* _Document extract_:
Photo c/o Alex Wolf
Grace Thornton is a freelance journalist and author of the book “I Don’t Wait Anymore: Letting Go of Expectations and Grasping God’s Adventure for You.” She grew up in Mississippi but lived in England and the Middle East before landing in Alabama for now. She blogs about travel, life and faith at Grace for the Road.
As a kid, I was quiet. Peaceable. I wasn’t strong. I wasn’t aggressive. And I definitely wouldn’t say I was confident. But inside me there was a deep-set determination of just punch me — you won’t break me. I think I got that from my mom.
When I broke my arm badly at 12 and they had to set the bone, I wrapped my toes around the foot of the bed to keep from screaming — and didn’t. I broke a thumbnail once in a high school sports team tryout because I’d used bad form, but I covered the blood and didn’t say anything because I didn’t want the coach to know.
It won’t break me. I can push through it.
Then just before I turned 24, my college boyfriend and I broke up. He’d been one of my best friends before we had started dating. I thought we’d get married. I was wrong.
And I shattered.
On the outside, I was getting a new haircut, blaring Kelly Clarkson songs and booking trips to Mexico while the broken pieces of my heart just lay there for the world to see. I was coping. Pushing through.
But I knew this one was different.
This one was someone I loved, sure … and that hurt. But it was also my life plan, every expectation I’d had since I was a kid. My dreams broke. And no cast, no willpower was going to fix that.
Whether I stopped long enough to admit it or not, this was a game changer. It wasn’t that I just needed to push through it until it got better … this was my new season. And slowly I began to see … I’d never seen the dreams I had (like marriage and a family after college) as a good thing that might happen one day, God willing.
They weren’t negotiable. I’d expected them. Just as we expect a bone will heal or a nail will grow back, I had expectations that my dreams would happen one day.
And when they didn’t … suddenly I had a lot of questions.

Stored items:
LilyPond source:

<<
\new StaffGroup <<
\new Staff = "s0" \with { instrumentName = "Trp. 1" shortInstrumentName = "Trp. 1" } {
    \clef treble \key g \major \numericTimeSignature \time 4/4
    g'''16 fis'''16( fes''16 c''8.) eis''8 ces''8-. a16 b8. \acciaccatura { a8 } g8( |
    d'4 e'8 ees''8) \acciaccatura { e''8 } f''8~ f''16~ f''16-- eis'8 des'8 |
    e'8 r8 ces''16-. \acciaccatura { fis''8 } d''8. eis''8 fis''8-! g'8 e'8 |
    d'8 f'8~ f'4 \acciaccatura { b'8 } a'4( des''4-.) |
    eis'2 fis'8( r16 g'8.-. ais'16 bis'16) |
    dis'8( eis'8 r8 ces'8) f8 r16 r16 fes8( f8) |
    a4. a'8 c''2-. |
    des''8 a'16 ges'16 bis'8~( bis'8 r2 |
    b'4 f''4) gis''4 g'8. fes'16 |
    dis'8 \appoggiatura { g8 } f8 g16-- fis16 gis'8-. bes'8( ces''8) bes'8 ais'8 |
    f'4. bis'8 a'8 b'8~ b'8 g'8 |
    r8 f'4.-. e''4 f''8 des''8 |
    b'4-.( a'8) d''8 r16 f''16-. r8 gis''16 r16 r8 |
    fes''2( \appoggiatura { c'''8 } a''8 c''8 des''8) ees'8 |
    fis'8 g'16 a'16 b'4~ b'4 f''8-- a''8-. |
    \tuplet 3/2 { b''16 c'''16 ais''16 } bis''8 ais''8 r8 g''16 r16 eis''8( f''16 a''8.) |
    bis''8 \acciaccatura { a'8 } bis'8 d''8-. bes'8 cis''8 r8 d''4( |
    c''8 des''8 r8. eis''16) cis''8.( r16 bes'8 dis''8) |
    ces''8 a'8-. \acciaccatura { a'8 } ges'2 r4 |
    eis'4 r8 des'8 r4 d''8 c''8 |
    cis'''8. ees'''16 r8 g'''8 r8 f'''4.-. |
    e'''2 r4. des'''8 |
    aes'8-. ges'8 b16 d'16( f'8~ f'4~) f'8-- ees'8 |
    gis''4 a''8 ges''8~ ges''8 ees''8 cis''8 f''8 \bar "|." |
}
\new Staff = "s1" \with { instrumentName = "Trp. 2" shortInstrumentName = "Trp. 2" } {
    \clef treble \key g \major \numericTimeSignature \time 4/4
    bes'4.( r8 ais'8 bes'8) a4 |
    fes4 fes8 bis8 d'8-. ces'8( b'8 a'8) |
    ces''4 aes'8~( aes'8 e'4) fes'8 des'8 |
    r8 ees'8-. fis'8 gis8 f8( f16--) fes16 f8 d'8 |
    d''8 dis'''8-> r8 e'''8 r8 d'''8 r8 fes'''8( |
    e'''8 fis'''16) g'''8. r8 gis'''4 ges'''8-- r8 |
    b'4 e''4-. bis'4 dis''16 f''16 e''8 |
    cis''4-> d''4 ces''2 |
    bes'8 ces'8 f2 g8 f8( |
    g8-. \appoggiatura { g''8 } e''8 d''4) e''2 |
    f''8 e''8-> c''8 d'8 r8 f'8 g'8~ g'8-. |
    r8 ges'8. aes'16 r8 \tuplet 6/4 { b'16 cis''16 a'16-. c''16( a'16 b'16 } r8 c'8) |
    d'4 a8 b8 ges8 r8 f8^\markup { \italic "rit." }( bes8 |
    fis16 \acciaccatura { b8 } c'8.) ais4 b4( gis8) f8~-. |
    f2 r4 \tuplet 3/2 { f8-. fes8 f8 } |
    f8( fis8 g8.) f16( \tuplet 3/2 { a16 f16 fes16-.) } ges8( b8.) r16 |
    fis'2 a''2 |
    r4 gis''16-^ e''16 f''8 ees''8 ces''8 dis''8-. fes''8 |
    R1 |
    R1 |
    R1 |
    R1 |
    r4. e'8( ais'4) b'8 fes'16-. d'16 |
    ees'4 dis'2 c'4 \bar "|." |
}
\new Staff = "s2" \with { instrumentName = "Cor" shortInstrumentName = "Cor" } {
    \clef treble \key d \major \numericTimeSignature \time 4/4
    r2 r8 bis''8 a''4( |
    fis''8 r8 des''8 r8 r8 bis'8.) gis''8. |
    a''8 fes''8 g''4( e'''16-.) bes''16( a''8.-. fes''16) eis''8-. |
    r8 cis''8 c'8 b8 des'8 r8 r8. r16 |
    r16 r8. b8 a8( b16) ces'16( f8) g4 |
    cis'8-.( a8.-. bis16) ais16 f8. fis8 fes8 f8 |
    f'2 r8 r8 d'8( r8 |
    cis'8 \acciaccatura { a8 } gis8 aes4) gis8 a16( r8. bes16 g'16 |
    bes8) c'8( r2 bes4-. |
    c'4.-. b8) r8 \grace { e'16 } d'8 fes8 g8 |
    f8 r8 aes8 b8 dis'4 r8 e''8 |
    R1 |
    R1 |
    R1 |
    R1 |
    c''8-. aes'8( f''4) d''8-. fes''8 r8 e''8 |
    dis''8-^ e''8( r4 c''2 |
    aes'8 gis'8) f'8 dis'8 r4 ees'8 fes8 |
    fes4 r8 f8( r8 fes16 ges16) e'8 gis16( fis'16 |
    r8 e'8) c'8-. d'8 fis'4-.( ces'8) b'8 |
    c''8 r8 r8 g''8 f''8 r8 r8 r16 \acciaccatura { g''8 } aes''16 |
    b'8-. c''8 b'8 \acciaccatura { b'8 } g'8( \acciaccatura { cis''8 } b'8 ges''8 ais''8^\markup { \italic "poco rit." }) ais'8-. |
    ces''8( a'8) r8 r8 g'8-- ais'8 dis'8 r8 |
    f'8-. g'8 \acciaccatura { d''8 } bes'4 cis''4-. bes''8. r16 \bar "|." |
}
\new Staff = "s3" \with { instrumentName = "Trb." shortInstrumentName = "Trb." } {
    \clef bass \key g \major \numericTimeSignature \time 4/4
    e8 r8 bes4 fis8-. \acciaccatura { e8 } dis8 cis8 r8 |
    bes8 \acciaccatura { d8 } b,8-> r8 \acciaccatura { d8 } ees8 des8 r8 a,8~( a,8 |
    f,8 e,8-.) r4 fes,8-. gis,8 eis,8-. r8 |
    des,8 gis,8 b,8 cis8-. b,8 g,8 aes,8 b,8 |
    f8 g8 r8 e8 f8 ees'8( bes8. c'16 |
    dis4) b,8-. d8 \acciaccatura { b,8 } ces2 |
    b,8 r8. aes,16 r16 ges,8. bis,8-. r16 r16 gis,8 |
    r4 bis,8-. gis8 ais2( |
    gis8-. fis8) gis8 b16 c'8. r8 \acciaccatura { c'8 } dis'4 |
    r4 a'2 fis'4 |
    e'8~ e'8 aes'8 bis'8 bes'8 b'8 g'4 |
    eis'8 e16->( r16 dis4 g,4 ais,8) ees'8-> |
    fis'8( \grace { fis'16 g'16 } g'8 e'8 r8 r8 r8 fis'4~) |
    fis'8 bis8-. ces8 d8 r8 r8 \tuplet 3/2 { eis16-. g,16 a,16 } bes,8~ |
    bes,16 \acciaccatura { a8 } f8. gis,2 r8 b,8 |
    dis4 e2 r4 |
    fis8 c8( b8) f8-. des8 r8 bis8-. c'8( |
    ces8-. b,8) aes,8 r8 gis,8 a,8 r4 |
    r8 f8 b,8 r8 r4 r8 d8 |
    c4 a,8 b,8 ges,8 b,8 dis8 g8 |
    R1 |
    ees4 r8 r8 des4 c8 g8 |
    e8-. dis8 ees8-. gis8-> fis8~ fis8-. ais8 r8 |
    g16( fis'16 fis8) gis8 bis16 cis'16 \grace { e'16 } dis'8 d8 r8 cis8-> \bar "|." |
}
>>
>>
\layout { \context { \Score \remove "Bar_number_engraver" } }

* _Task A_:
Condense the paragraph of the essay that begins "When I broke my arm badly at 12" into a shorter version that keeps its main facts.
* _Task B_:
Write out the essay word for word from "But I knew this" to "lot of questions.".
These entries have no connection to the essay.

* _Problem solution A_:
At 12, I broke my arm badly, and while the bone was set I kept from screaming by wrapping my toes around the foot of the bed. In a high school sports tryout, I broke a thumbnail through bad form but hid the blood and said nothing so the coach wouldn't know.

* _Problem solution B_:
But I knew this one was different.
This one was someone I loved, sure … and that hurt. But it was also my life plan, every expectation I’d had since I was a kid. My dreams broke. And no cast, no willpower was going to fix that.
Whether I stopped long enough to admit it or not, this was a game changer. It wasn’t that I just needed to push through it until it got better … this was my new season. And slowly I began to see … I’d never seen the dreams I had (like marriage and a family after college) as a good thing that might happen one day, God willing.
They weren’t negotiable. I’d expected them. Just as we expect a bone will heal or a nail will grow back, I had expectations that my dreams would happen one day.
And when they didn’t … suddenly I had a lot of questions.